**TEXTE À ANALYSER**
Quand Philippe Pujol, 38 ans, spécialiste des faits divers pendant près de dix ans, Marseillais né à La Belle de Mai, quartier de la cité phocéenne, a reçu l’appel du jury de l’Albert Londres lui annonçant qu’il lui fallait être à Bordeaux lundi pour recevoir le prix, il aurait répondu en reporter : « Mais maintenant, je ne vais plus rien pouvoir faire », en évoquant la déperdition des sources qui désormais le reconnaîtront.

Il parle comme il écrit, d’un trait, avec gouaille et respect, de ces habitants des quartiers nord racontés sur dix articles, la série « Quartiers shit », à l’été 2013. Des hommes et femmes piégés, car, comme lui a dit l’un d’entre eux : « on dit qu’on ne peut pas rentrer dans nos quartiers, moi je dis qu’on ne peut pas en sortir ». Au-delà des clichés, avec un ton engagé, à l’image de son « quotidien d’opinion et de gauche », fondé il y a 70 ans, et en homme qui croit, dit-il, « à la subjectivité honnête ».

Avec sa série, Philippe Pujol, biologiste et informaticien par ailleurs, a l’espoir de faire comprendre que dans sa ville, déjà si bien décrite par Albert Londres, « les élus de tous bords exploitent cette misère absolue car ils peuvent se poser en sauveurs ». Des quartiers rongés par l’économie du cannabis où « culpabiliser les mères reste l’argument le plus rassurant pour beaucoup de gens qui ignorent tout de la vie dans ces cités ».

Son style est « empathique sans être compassionnel, plein d’audace et de fulgurances », a estimé le Jury en décernant ce prix à un journaliste de la presse quotidienne régionale, ce qui est extrêmement rare. « Cela m’a fait plaisir pour les gens dont je parle. Je vais aller en voir quelques-uns et organiser une petite sauterie », explique le lauréat.

**PROBLÈME POSÉ A**
Restituez mot pour mot le passage de l'article sur Philippe Pujol, depuis « Son style est » jusqu'à « explique le lauréat. ».
**PROBLÈME POSÉ B**
Dans l'article sur Philippe Pujol, quel est le titre de la série de dix articles parue à l'été 2013 ?
**PROBLÈME POSÉ C**
Résumez l'article sur Philippe Pujol en deux phrases.

**ENREGISTREMENTS FOURNIS**
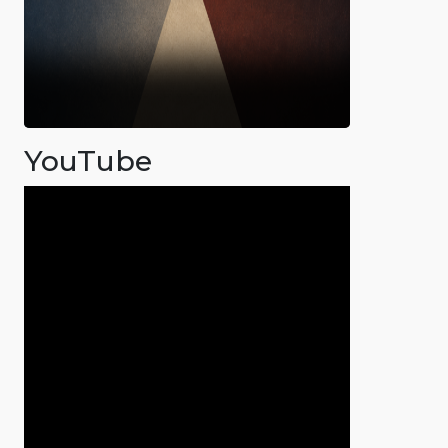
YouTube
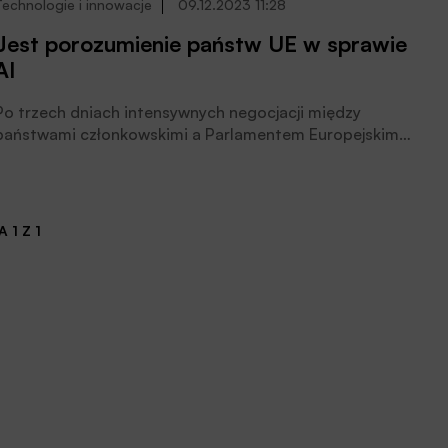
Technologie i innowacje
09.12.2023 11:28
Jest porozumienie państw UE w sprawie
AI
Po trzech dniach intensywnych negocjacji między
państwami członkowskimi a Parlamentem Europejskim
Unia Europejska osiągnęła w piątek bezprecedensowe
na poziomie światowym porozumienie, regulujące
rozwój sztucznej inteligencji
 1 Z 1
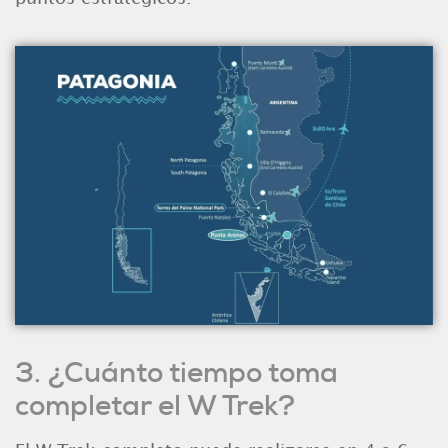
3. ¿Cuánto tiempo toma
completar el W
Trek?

* * *

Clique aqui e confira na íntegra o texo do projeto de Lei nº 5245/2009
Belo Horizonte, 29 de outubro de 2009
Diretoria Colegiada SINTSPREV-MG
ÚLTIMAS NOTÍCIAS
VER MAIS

* * *

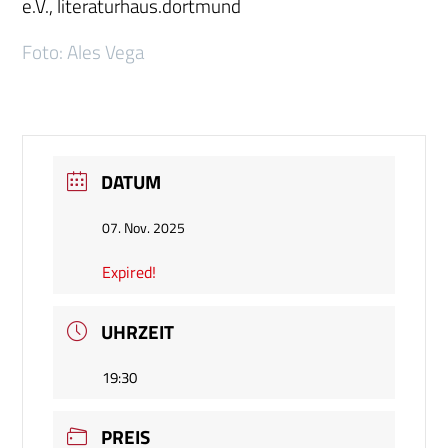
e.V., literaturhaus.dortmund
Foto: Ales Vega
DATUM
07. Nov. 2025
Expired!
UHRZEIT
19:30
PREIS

**RÉSULTAT OBTENU A**
Son style est « empathique sans être compassionnel, plein d’audace et de fulgurances », a estimé le Jury en décernant ce prix à un journaliste de la presse quotidienne régionale, ce qui est extrêmement rare. « Cela m’a fait plaisir pour les gens dont je parle. Je vais aller en voir quelques-uns et organiser une petite sauterie », explique le lauréat.

**RÉSULTAT OBTENU B**
« Quartiers shit ».

**RÉSULTAT OBTENU C**
Philippe Pujol, journaliste marseillais longtemps spécialiste des faits divers et lauréat du prix Albert Londres, a consacré à l'été 2013 une série de dix articles, « Quartiers shit », aux habitants des quartiers nord, rongés par l'économie du cannabis. Il y dénonce des élus de tous bords qui exploitent cette misère pour se poser en sauveurs, et le jury a salué son style « empathique sans être compassionnel », récompensant ainsi un journaliste de la presse quotidienne régionale, ce qui est extrêmement rare.